RG: That’s powerful. I read an interview on The Rumpus where you described yourself at one point as “ecstatically wounded,” marked by the dichotomy of being gay and Muslim.
KA: Yeah, it’s terrible. It was terrible.
RG: How does one heal from an ecstatic wound?
KA: Well, I had to run away, right? I had to get away. Ani DiFranco says, The mistakes of each generation will just fade like a radio station, if we drive out of range. And it’s sad, because I left a lot behind. I had to choose, and it was myself. So yes, I was ecstatically wounded. And it doesn’t heal. You just live.
RG: That’s beautiful and hard to hear for me at once.
KA: Sure. It’s hard to hear. It’s hard to say.
RG: Well, I really appreciate your writing that at least gives a name to it.
KA: Thank you.
RG: Okay, a final question for you. As I mentioned before, your work is so embodied, spiritual, and often autobiographical. I am curious, how have you managed that sort of work in institutions or a larger culture that might not value that kind of knowledge or respect what it requires of a person?
KA: Ultimately, I’ve had a very private life. As a writer, I work on things for a long time, and I don’t share them as I’m going along. When it does come time to share them, I’m grateful, in a way, to have had the career that I’ve had, to have been able to share my work with people, be published, and hear from people who’ve read my writing. But I also work very hard to disconnect from an attachment to those feelings because I feel like it might compromise my ability to be true to whatever is next.
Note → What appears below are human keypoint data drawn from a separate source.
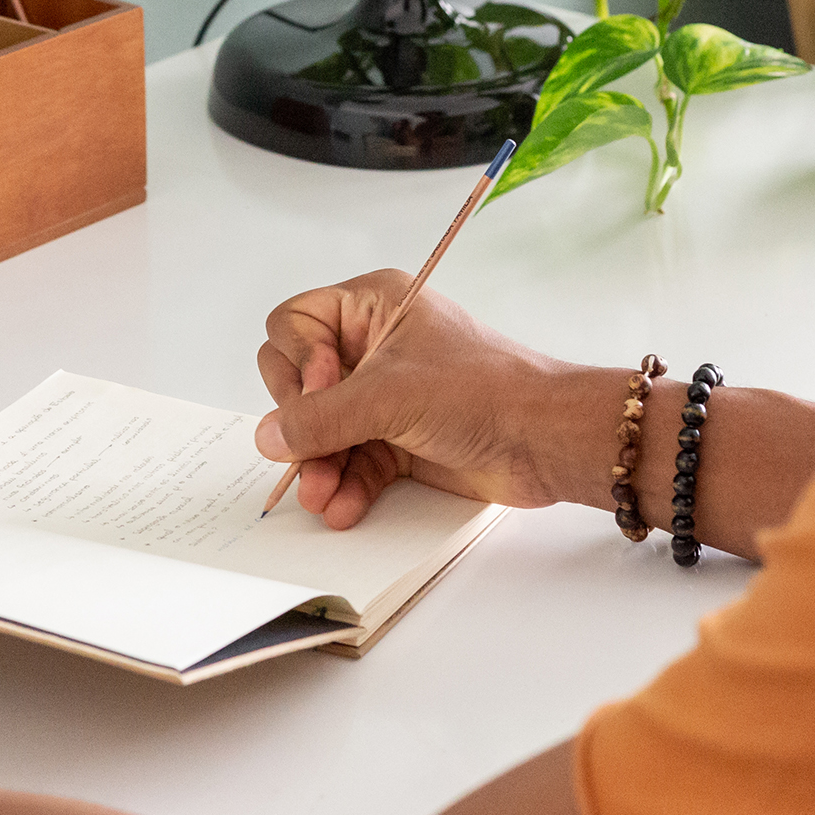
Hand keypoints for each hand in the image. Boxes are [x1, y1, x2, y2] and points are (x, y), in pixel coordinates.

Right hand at [254, 271, 621, 529]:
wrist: (544, 441)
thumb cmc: (484, 391)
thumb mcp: (390, 396)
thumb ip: (321, 418)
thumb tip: (269, 436)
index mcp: (372, 306)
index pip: (295, 325)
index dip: (299, 363)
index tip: (324, 390)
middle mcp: (373, 346)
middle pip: (300, 384)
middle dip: (302, 426)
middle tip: (309, 454)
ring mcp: (384, 395)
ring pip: (322, 431)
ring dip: (318, 466)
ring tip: (320, 496)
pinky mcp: (398, 439)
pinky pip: (350, 462)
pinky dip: (344, 486)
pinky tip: (343, 508)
For example, when Bright Felon came out, people really loved that form, but then I very consciously moved away from it in the book that immediately followed it, Sky Ward. Many people expressed surprise, thinking I was going to continue down that road, and I did eventually go back to it in my book Silver Road that was a kind of spiritual sequel to Bright Felon. In fact, I wanted to call it Silver Road: Autobiography and Cities, sharing a subtitle with Bright Felon, but it didn’t work out with the publisher. My novel that’s coming out, Indian Winter, is also a kind of spiritual sequel to Bright Felon. So some day, I envision publishing Bright Felon, Silver Road, and Indian Winter in one volume called Autobiography and Cities—Bright Felon under the sign of poetry, Silver Road under the sign of essay, and Indian Winter under the sign of fiction. It’s three different genres but governed by the same obsession: to know oneself in place. It is also a part one, part two, and part three in my mind. So anyway, there are things I’d still like to achieve.
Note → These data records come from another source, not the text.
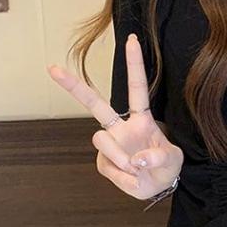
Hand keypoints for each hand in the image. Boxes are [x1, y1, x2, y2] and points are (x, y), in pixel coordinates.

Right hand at [46, 33, 182, 200]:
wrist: (158, 187)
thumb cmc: (167, 167)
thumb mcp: (173, 160)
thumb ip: (159, 157)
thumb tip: (137, 160)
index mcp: (142, 119)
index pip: (137, 88)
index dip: (134, 65)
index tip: (131, 40)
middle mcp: (122, 128)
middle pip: (95, 104)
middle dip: (74, 87)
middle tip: (53, 68)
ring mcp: (110, 144)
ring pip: (101, 140)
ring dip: (120, 158)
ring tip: (136, 169)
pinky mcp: (103, 162)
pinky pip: (107, 165)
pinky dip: (122, 176)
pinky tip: (131, 177)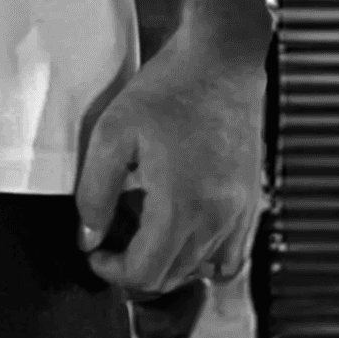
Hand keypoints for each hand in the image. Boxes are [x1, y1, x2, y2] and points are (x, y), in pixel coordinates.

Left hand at [75, 41, 267, 303]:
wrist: (222, 59)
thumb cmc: (168, 89)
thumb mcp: (112, 133)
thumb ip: (95, 192)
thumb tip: (88, 237)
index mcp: (180, 206)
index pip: (144, 273)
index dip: (111, 271)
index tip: (95, 251)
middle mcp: (215, 218)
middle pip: (172, 278)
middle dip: (135, 270)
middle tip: (113, 243)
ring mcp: (238, 212)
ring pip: (202, 271)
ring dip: (168, 265)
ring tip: (145, 234)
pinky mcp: (250, 201)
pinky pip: (233, 256)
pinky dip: (206, 260)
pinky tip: (184, 235)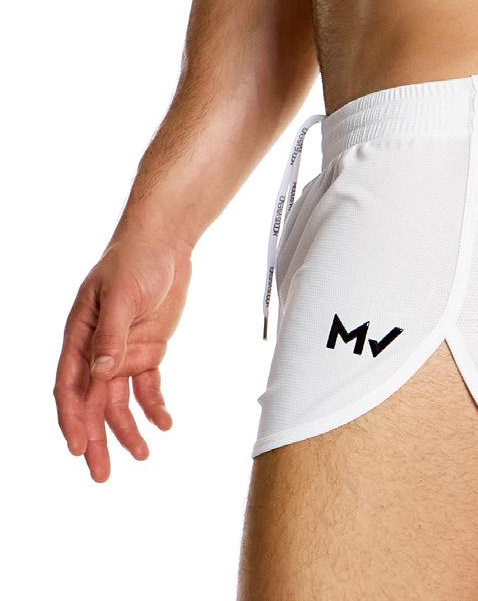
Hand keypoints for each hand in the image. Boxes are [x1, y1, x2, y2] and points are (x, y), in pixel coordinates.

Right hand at [54, 232, 192, 481]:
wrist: (165, 243)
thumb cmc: (136, 261)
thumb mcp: (123, 296)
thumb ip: (112, 335)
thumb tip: (101, 372)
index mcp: (79, 337)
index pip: (70, 386)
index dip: (72, 419)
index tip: (79, 448)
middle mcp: (97, 350)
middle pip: (92, 403)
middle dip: (96, 439)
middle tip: (100, 476)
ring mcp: (122, 352)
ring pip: (119, 402)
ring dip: (128, 430)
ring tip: (143, 456)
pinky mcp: (148, 350)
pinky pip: (147, 386)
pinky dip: (155, 406)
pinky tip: (165, 424)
I like not having commercial concerns. While I feel incredibly blessed for having been able to be published by the presses I’ve published with and have my books get out there the way they’ve gotten out there, I’m grateful for a certain level of inattention that has allowed me to operate and just keep doing what I want, what I believe in. Right? Because I’m an Aries. I mean, I love attention. I think if I was too lauded I might become spoiled by that.
RG: That’s beautiful. I laud you. You’ve been wonderful, Kazim. It was incredible to meet and talk with you today.
KA: Yes, thank you. And thanks for the tea and the non-settlement hummus!
River Grabowski is an associate editor at the Colorado Review, an MFA candidate in creative nonfiction, and a writing instructor. Prior to their work at Colorado State University, they were a Fulbright Scholar in Argentina and worked as a Spanish-English literary translator in Querétaro, México.